ACTIVITY: Where a line of the listing below holds "down", add it to the tally; give only the final number.

THE RECORDS:

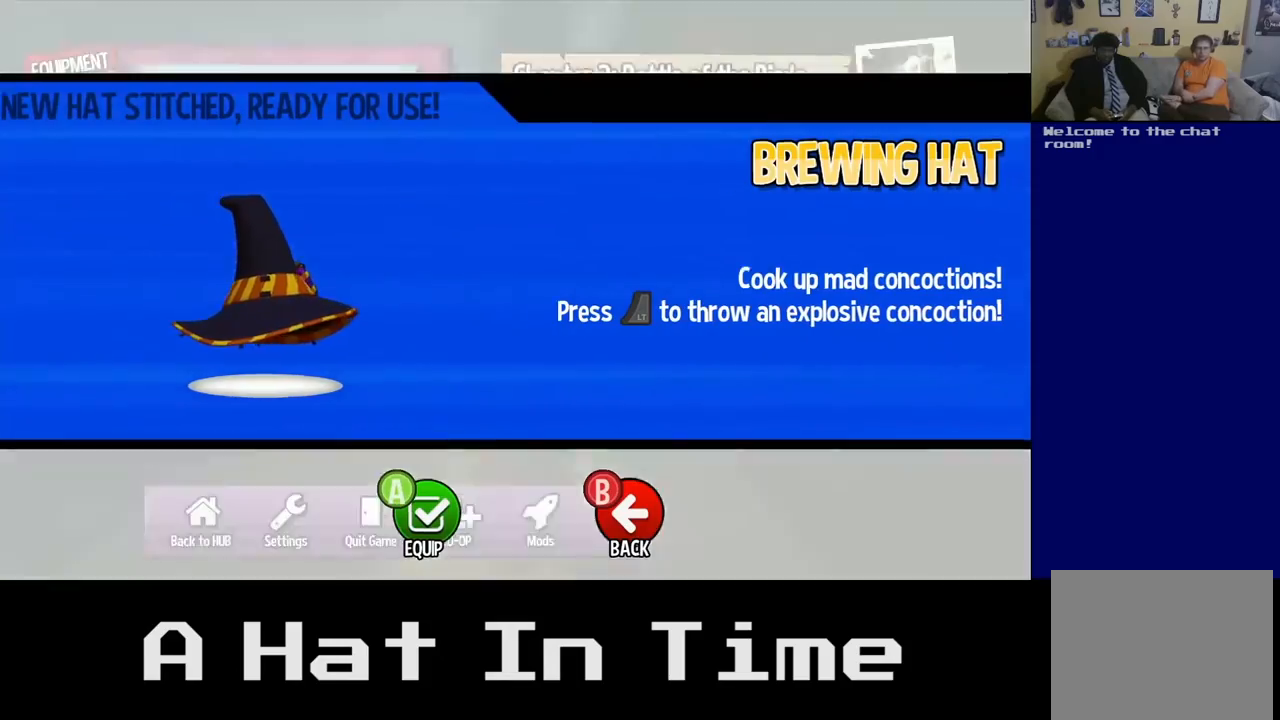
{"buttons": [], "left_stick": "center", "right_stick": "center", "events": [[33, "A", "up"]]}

...

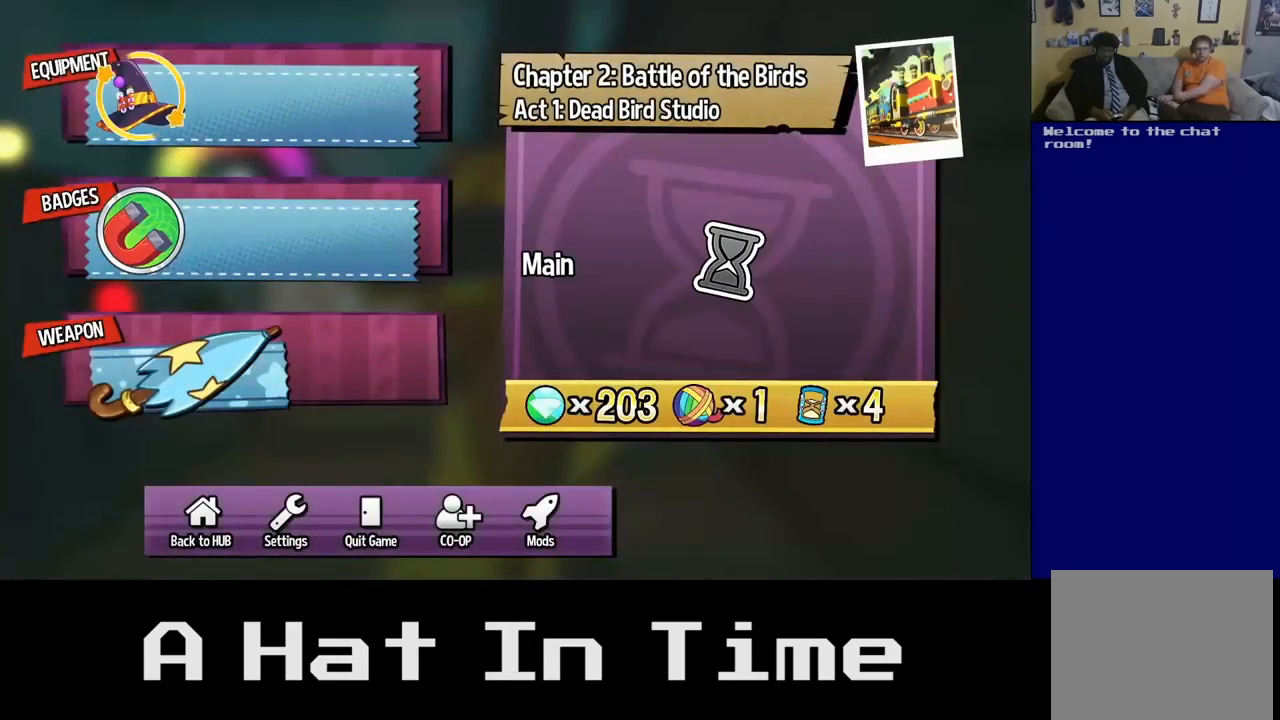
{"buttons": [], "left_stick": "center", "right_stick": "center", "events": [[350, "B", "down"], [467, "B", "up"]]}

==

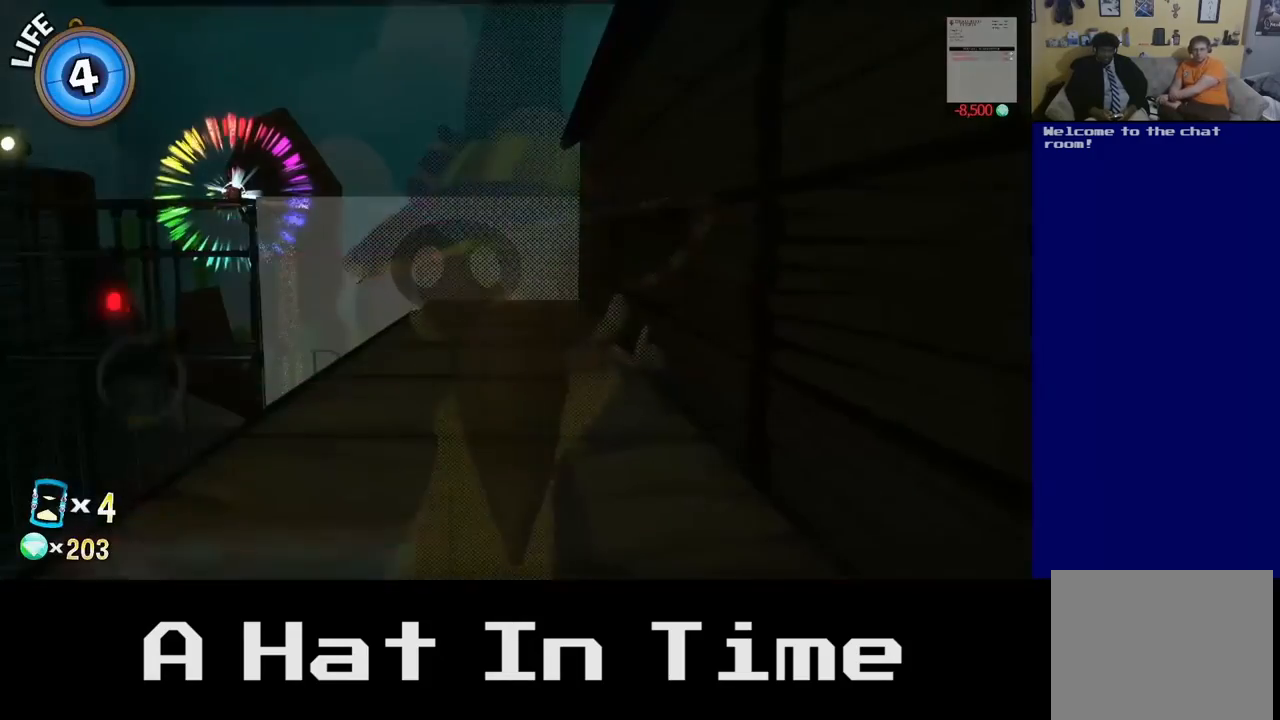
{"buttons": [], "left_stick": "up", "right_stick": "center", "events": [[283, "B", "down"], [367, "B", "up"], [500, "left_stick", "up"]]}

TASK ANSWER: 2